In Our Hearts We Were Giants: the remarkable story of the Lilliput Troupe--a dwarf family’s survival of the Holocaust
Book review by Barbara Duncan
By Yehuda Koren and Eilat Negev, 306 pages, illustrated & indexed. Published 2004 by Carroll & Graf Publishers, 245 West 17th St., 11th floor, New York, N.Y. 10011. German version 2003: Im Herzen Waren wir Riesen, published by Ullstein Heyne List GmbH. & Co. KG, Munich
After being so taken with the film, “Liebe Perla,” (Dear Pearl) I looked for years for some further writings about Perla Ovitz and her family from Transylvania, a troupe of entertainers who only survived the Holocaust because Dr. Josef Mengele kept them alive for experiments in the Auschwitz concentration camp. It was possible on the internet to find articles and interviews that told pieces of the story, but they all were tantalizingly brief or led only to scholarly research facilities in German or other languages. So, it was a find to come upon this 2004 book by Yehuda Koren and Eilat Negev, two Israeli journalists, representing 10 years of sleuthing, first locating Perla in Haifa in 1994 and then retracing the family of dwarfs from the theatrical stages of Central Europe during the 1930s, their deportation to Auschwitz-Birkanau in 1944, to their migration to Israel in 1949.

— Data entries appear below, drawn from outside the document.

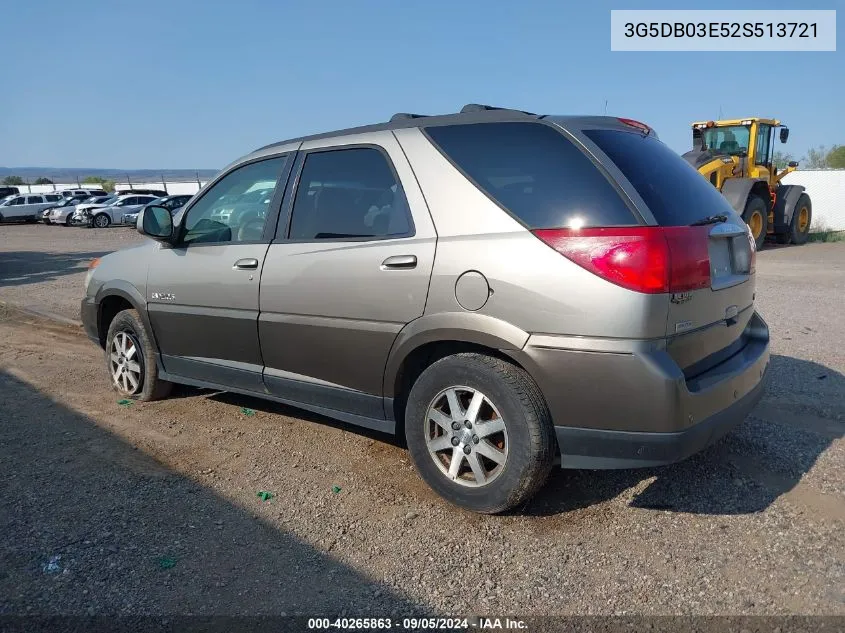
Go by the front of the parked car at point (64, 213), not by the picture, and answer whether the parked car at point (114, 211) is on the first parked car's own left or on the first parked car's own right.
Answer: on the first parked car's own left

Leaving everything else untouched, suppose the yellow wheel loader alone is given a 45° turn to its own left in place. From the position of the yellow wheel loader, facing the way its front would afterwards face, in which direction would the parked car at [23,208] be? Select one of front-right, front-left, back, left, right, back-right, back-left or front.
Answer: right

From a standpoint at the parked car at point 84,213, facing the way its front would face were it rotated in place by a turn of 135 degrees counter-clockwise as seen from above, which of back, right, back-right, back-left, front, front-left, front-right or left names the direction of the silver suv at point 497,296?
right

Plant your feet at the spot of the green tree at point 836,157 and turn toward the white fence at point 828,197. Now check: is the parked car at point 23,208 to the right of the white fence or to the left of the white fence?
right

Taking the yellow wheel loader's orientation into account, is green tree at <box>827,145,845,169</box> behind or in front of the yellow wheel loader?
behind

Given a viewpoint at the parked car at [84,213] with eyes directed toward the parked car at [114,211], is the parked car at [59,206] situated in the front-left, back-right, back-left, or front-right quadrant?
back-left

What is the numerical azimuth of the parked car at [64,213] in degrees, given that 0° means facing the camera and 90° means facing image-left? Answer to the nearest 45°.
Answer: approximately 45°

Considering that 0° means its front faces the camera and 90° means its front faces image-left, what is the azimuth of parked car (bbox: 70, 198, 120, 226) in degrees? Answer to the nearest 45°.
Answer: approximately 45°

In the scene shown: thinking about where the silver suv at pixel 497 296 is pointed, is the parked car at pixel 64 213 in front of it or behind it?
in front

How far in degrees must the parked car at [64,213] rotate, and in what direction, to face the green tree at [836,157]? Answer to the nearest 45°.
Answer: approximately 135° to its left

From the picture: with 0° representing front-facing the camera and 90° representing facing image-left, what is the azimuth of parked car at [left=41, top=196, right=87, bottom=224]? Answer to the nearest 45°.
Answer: approximately 45°

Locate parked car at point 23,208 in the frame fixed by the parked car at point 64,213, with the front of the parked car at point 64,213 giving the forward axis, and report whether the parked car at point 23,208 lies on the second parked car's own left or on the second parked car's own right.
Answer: on the second parked car's own right

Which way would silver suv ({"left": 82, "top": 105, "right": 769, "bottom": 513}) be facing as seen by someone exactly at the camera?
facing away from the viewer and to the left of the viewer

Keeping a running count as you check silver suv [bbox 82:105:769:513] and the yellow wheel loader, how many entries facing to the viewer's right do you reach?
0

Their timing was perfect: Koren and Negeve found the last surviving member of the family, Perla Ovitz, the personable actress, when she was still eager and able to tell the story of how the family of mostly dwarfs (their preferred term) earned their living performing musicals and sketches on stages in Romania, Hungary and Germany until they were caught up in mass Nazi deportations of Jews. The journalists then flew to Romania in 2000 where they explored Rozavlea, hometown of the Ovitz family, and continued to what is left of the Auschwitz camp to see and sense for themselves some of the details of how it might have been when the Ovitz family of nine lived there, protected from hard labor by Dr. Mengele. After Perla died in 2001, they were able to concentrate on documenting the story with 16 pages of vintage photographs, interviews and research into archives in several countries.
The writing style is engaging, weaving in myriad details of family relationships; the hardships of earning a living by a family whose physical conditions precluded farming, the traditional occupation in this rural region; and Jewish life in Central Europe prior to the Holocaust; while portraying all events within the context of the local and global political developments. In one way, their job is easy – this may be the only family that survived a concentration camp intact, and the Ovitz story is unique—their protector was the same camp official who selected thousands for certain deaths. But, Perla gives them challenges that are difficult to contemplate, and due to her formidable personality and convincing memories, the writers are forced to reframe Mengele through her eyes: the father figure who distributed privileges, special food and favors to her and her family, enabling their survival. The Ovitz family had also undergone persecution before their arrival in the camps, having had to disguise their Jewish heritage 1940-44, when it was illegal for them to perform in Hungary for non-Jewish audiences.
The story is all here—the hardships that awaited them after their immigration to Israel, the early deaths some family members attributed to the experiments they underwent in the camps, and loneliness of Perla, as the youngest and ultimately the sole survivor of the family. Koren and Negeve have given the story and the family the dignity and immortality deserved.